Penyebabnya baru jelas diketahui setelah robetson, kernohan, tiffin, chandler dan faber
pada tahun 1940 menemukan bahwa penyebab penyakit hirschprung primer adalah
gangguan peristaltis usus dengan defisiensi ganglion di usus bagian distal. Menurut
bodian dkk kondisi aganglionosis pada penyakit hirshprung bukan disebabkan oleh
kegagalan perkembangan inervasi parasimpatik ekstrinsik melainkan disebabkan oleh
lesi primer yang menyebabkan ketidakseimbangan autonomik yang tidak dapat dikoreksi
dengan simpatektomi. Dari kondisi ini Swenson terdorong untuk mengembangkan
prosedur bedah definitif penyakit hirschprung dengan mengangkat segmen aganglion
disertai dengan preservasi sfingter anal(Kartono, 2004)

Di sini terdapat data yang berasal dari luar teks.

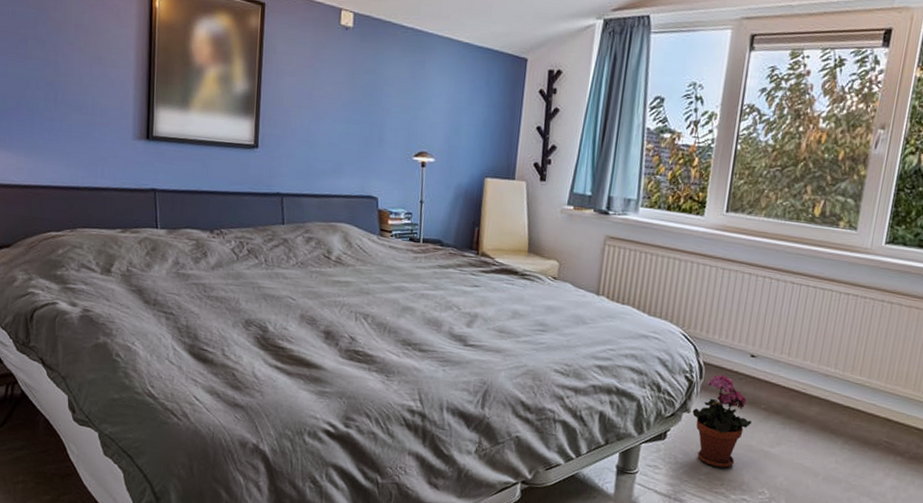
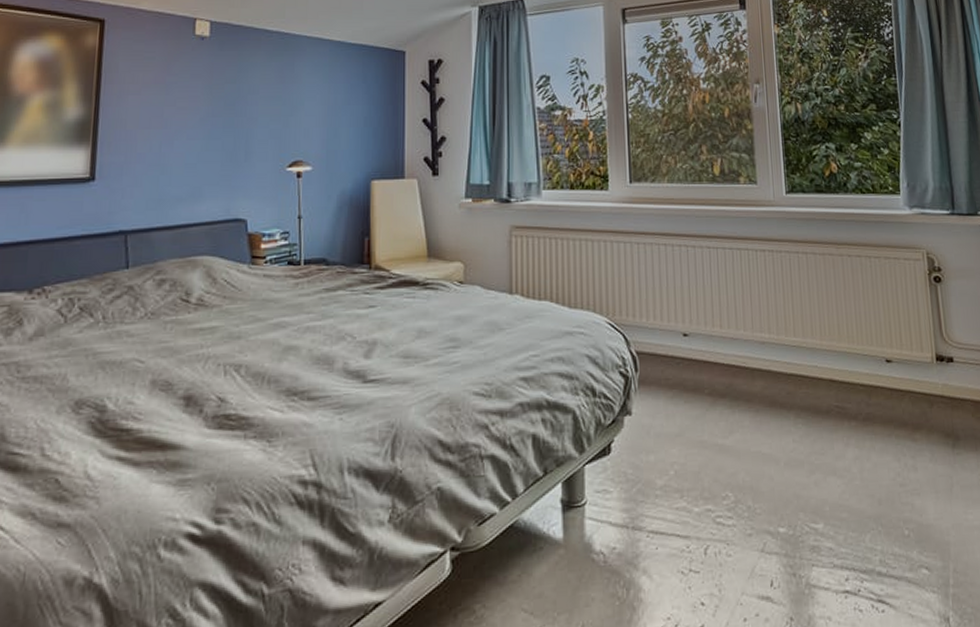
potted plant: present [692,374,752,469] -> none [634,363,699,477]

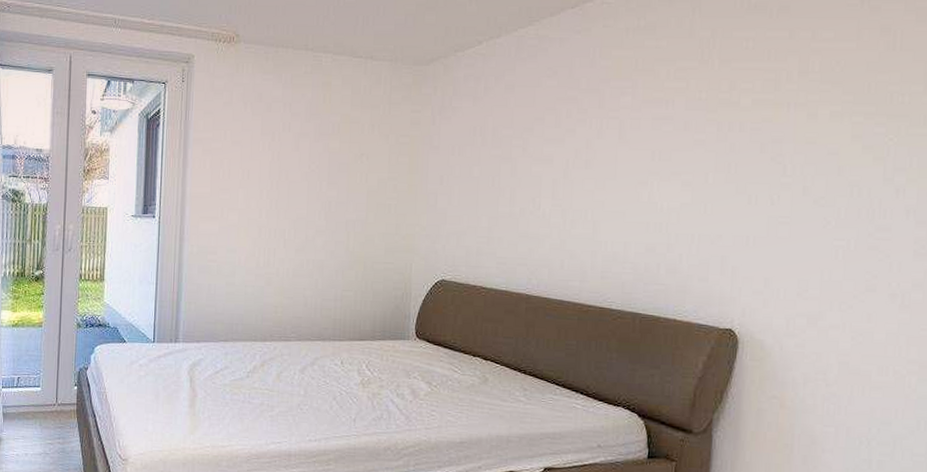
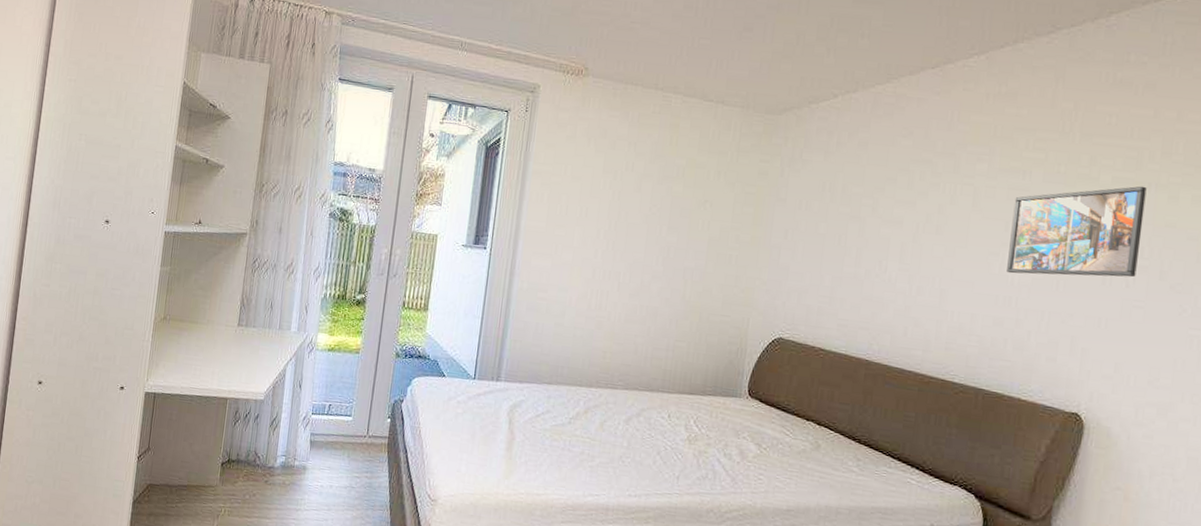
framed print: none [656,106,786,201] -> present [1007,186,1147,278]

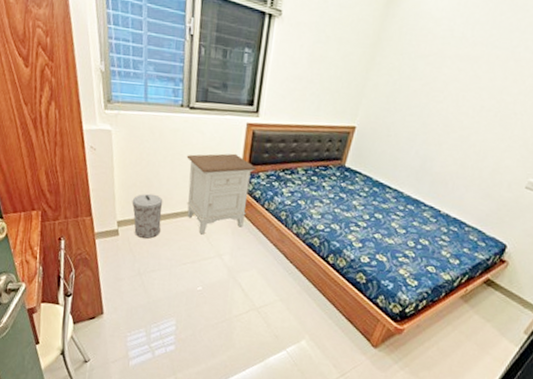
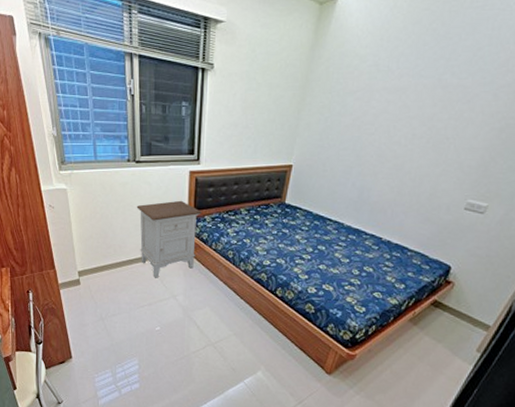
trash can: present [132,193,163,239] -> none [90,244,118,286]

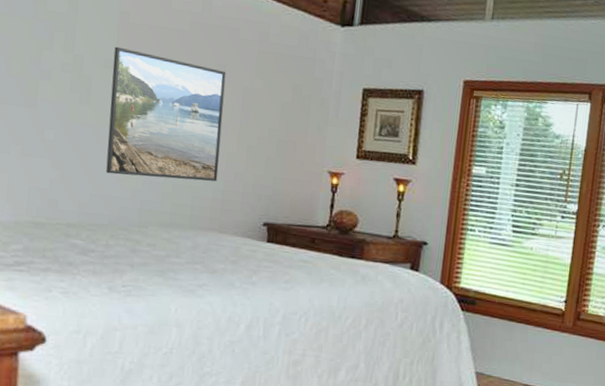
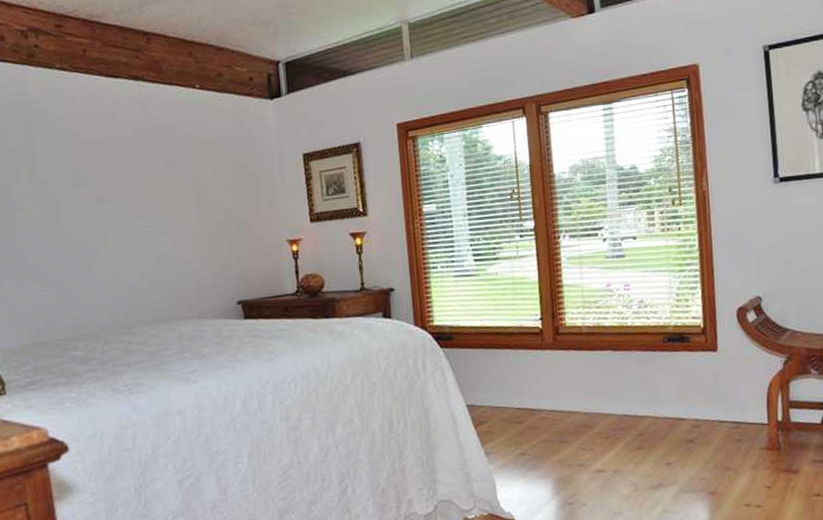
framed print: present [105,46,227,182] -> none [72,166,188,285]

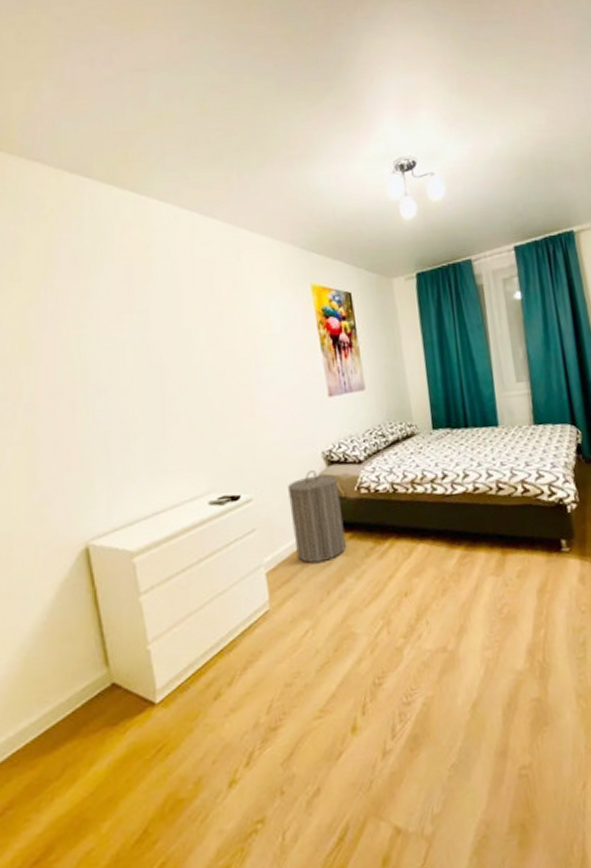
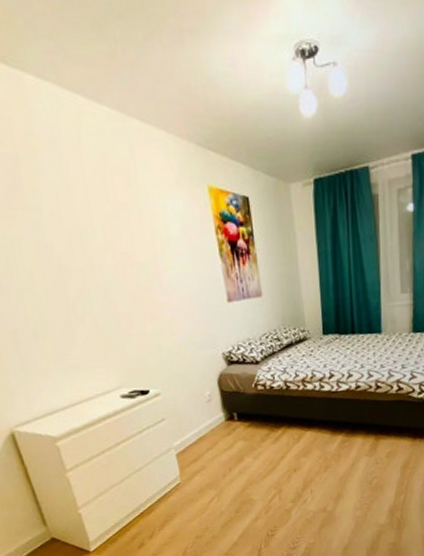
laundry hamper: present [287,469,346,563] -> none [191,368,245,447]

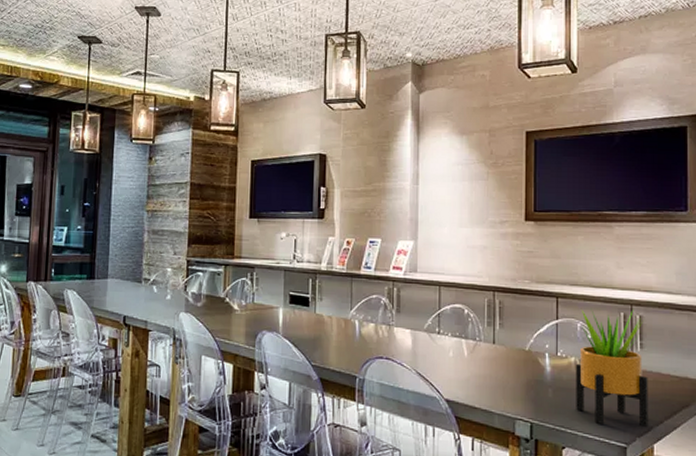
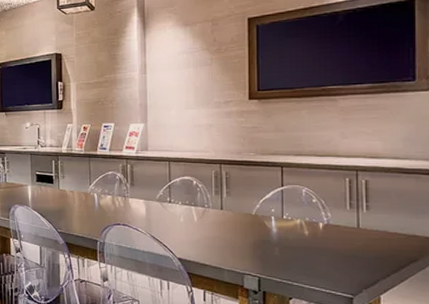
potted plant: present [576,308,648,427] -> none [302,175,375,280]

Faktor genetic diduga menjadi salah satu penyebab terjadinya penyakit hisprung,
dimana terdapat kelainan pada kromosom 13q22, 21q22 dan 10q, mutasi gen Ret proto-
oncogen pada keluarga dengan penyakit hisprung serta kontribusi dari beberapa gen
seperti glial cell-derived neurotrophic factor, endhotelin-B receptor dan endothelin-3 yang
berpengaruh pada kejadian hisprung.
Selain karena faktor genetik, beberapa kondisi pada anak dapat menjadi
penyebab terjadinya penyakit hisprung seperti kondisi down syndrom dimana pasien
dengan down syndrom 5-15% mengalami trisomy kromosom 21. Sedangkan kondisi lain
yang juga berpengaruh yakni, waardenburg syndrom, tuli kongenital, malrotasi, gastric
diverticulum, dan atresia intestinal.
4. patofisiologi
Persarafan parasimpatik yang tidak sempurna pada bagian usus yang aganglionik
mengakibatkan peristaltik abnormal, konstipasi dan obstruksi usus fungsional. Di bagian
proksimal dari daerah transisi terjadi penebalan dan pelebaran dinding usus dengan
penimbunan tinja dan gas yang banyak.
Betz, Cecily, dkk. 2002. Buku Saku Keperawatan Pediatrik, Edisi 3. Jakarta : EGC.